# Forum Home Renovation Roofing  Rafter size on pitched roof

## rickw0708

I have the Alan Staines book, the Timber Assoc book on Carports/Pergolas and also the Timber Solutions computer program and I find that I get different answers for timber sizes from each of them. 
I am designing a pergola with a pitched roof (not sure yet whether it will be gable or hip ended) that will be 8.0m long and 5.5m wide attached to the house on the 8.0m side via Roof-Extendas (I think!). It will be covered by polycarbonate. 
I have a couple of questions-
- when using the span tables to determine the size of the rafters in the pitch, do I work on the span being the distance between the 2 side beams (ie. 5.5m) or do I use the length from the side beam to the ridge (ie. about 3.0m) ????
- how do you determine the size of the ridge beam?
- assuming I end up going with gable ends, the ridge beam would need to be 8.0m long, can you join 2 beams together or how do you handle that? 
OK, I better stop with these questions for now. 
Thanks

----------


## ausdesign

Side beam to ridge ( single span; 10 kg )
2 scenarios for the ridge  - either the ridge beam needs to be supported by a propping beam ( side beam to side beam ) or you will need an engineers design for a coupled roof without support.
Ridge spans are in AS1684.
Where you join ridge beams they will need to be propped.

----------


## rickw0708

Thanks for that Peter. 
Can I ask how many side beam to side beam rafters you need? Is one at each end enough considering the total length will be 8.0m? 
I have been looking at pictures of pergolas on the www and seem to find many that have a pitched roof where there appears to be no side beam to side beam rafters and the only thing that looks like it is helping hold it all together is collar ties. I have been wondering how they manage to do this.

----------


## ausdesign

We may have a confusion on terminologies here so let's start with - 
the side beams are fascia beams if the roof is pitched. Side beams if its flat as in a carport etc.
So you will have 1 fascia beam supported by the 'extenda' brackets & one supported by posts (assumed) running parallel to the 8.1
The fascia beam size needed is calculated by inputting the required span between posts or extenda brackets by the 'roof load width' & the roof load ( which will be 10kg)
For a 'supported' ridge, which you will need to work on unless you have an 'engineered design' the roof load width (RLW) is half the length of the rafter from the fascia to ridge beam.
To determine the ridge size, the roof load width will be the rafter length.
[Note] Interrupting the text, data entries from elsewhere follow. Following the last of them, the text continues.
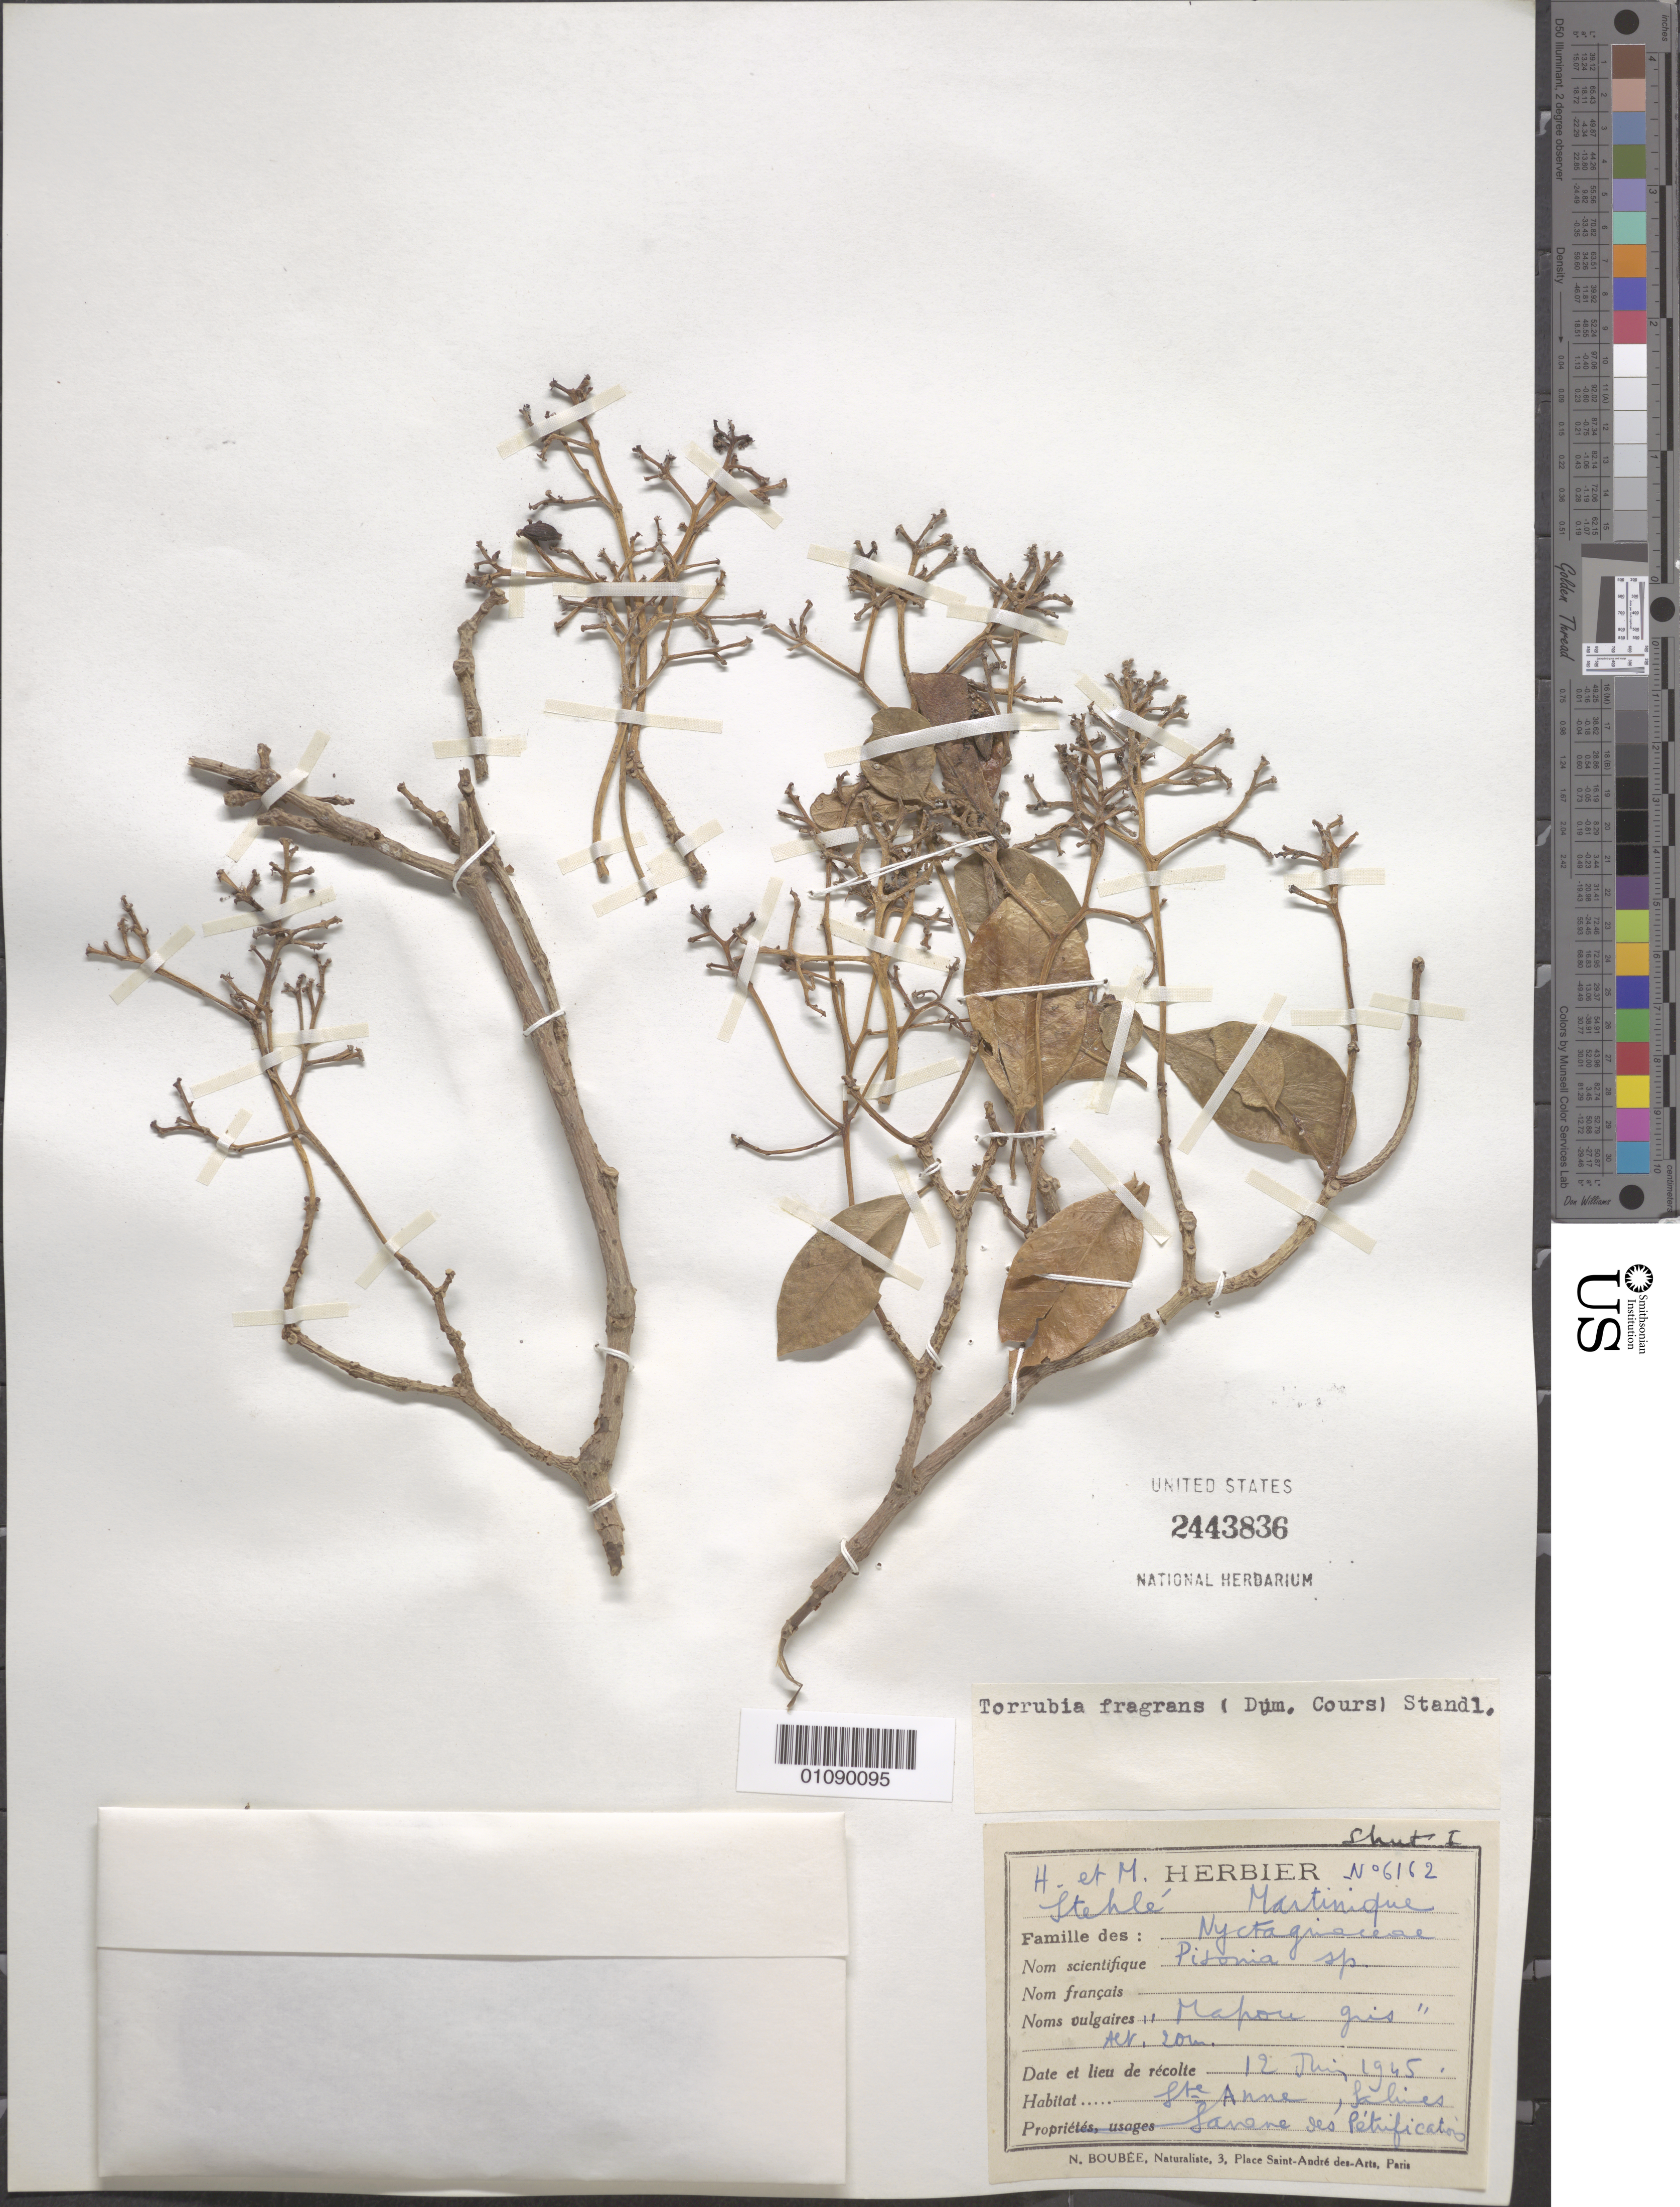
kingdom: Plantae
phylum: Tracheophyta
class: Magnoliopsida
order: Caryophyllales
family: Nyctaginaceae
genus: Guapira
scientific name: Guapira fragrans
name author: (Dum. Cours.) Little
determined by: Strong, Mark T., (BOT), Smithsonian Institution - National Museum of Natural History (UNITED STATES)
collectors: H. Stehlé & M. Stehlé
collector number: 6162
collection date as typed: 12 Jun 1945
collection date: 1945-06-12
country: Martinique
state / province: Le Marin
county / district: Sainte-Anne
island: Martinique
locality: Ste Anne, Salines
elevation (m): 20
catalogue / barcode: US 2443836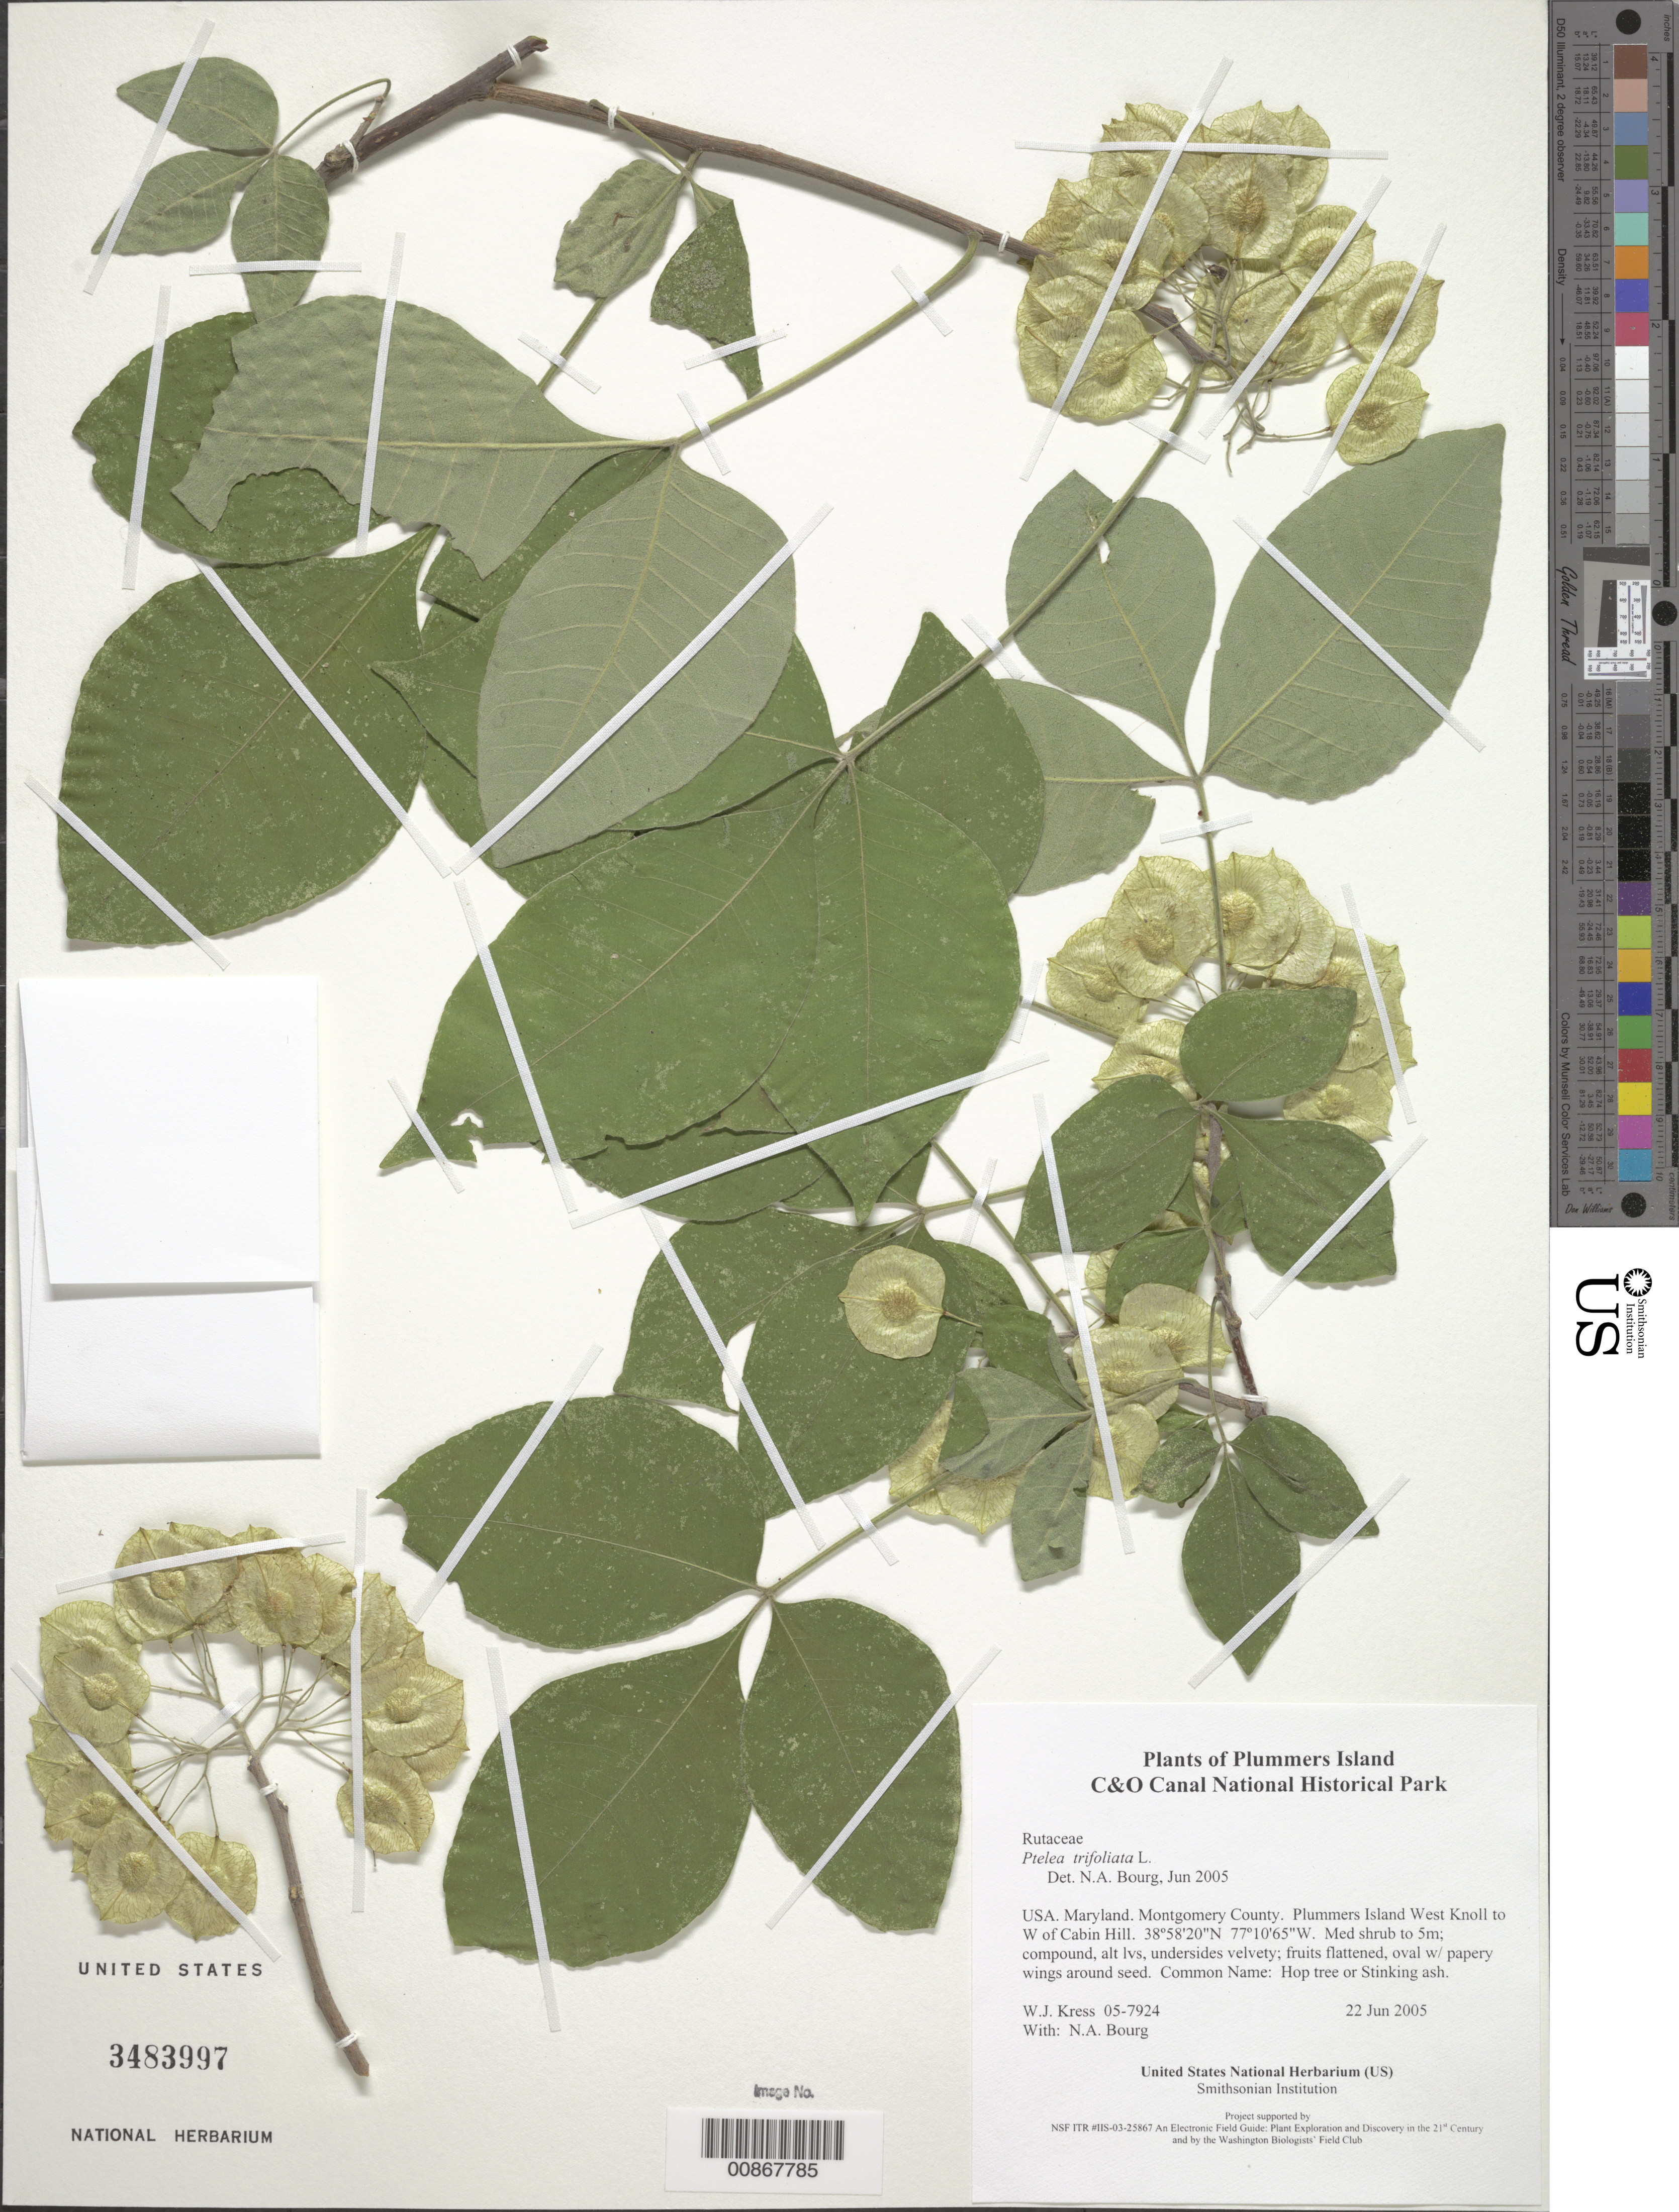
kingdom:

The options in sizes will give you a maximum length that the ridge can span.
At each end of the ridge span you will need to provide support.
This support is carried by a 'propping beam' which runs from fascia beam to fascia beam.
The propping beam size is determined by the squarage and weight (10kg) of the roof supported and the required span of the beam. 
Makes sense to me but I don't think you'll find the info in Alans book.

----------


## rickw0708

Sorry, I think I may have used the wrong term.  The "side beam to side beam rafters" that I mentioned are (I think) what you are calling the propping beam running between the 2 facia beams. 
I haven't quite got my head around how you get the member sizes for the ridge, etc but I will sit down over the weekend with your explanation and my span books and I am sure it will all become clear. 
I have attached a few pictures of the effect I am trying to get. In these pictures they don't seem to have any propping beams apart from the ones at each end and they seem to be covering a fair distance with the ridge beam without any intermediate propping beams. Also, the member sizes of the ridge beam and rafters seem quite small. I see they also use collar ties(?) but I was told they didn't do much as far as preventing the rafters from "pushing out" the facia beams. This is where my confusion lies.

----------


## ausdesign

The pic's are of a 'coupled' roof without a ridge support (propped ridge).
Building surveyors will require an engineers design for this type of construction.

----------


## thebuildingsurv

90% of the carports / pergolas I approve have collar ties and not a loadbearing ridge we would generally accept something up to about 6m wide like this. We never ask for an engineers design. I dont know many that would. If you are happy to keep the collar ties fairly low ( bottom third is best)  i dont think you will have a problem. Why dont you have a chat to the local council. Peter, I think who do you use for your permits ?

----------


## ausdesign

I'm with you 'thebuildsurv' but I fear we are a dying race.
We've come across this increasingly over the last 12 to 18 months - not that we do a huge amount of this type of design.
The last was from East Gippsland Building Services . . . "further we do not permit coupled roofs without engineering certification or provide an appropriate supported ridge beam."
We had similar with, from memory, Frankston City Council,  one in Kalgoorlie which admittedly was pushing my comfort zone at 7.2 meters.
We have also had a case with an unsupported ridges approved with 'collar ties' every second rafter (1800) at pitching beam height with the post & footing designed for bracing. ( attached to a class 1 )
I know it's going over old ground, but I am still optimistic that one day we will see uniformity across the board.

----------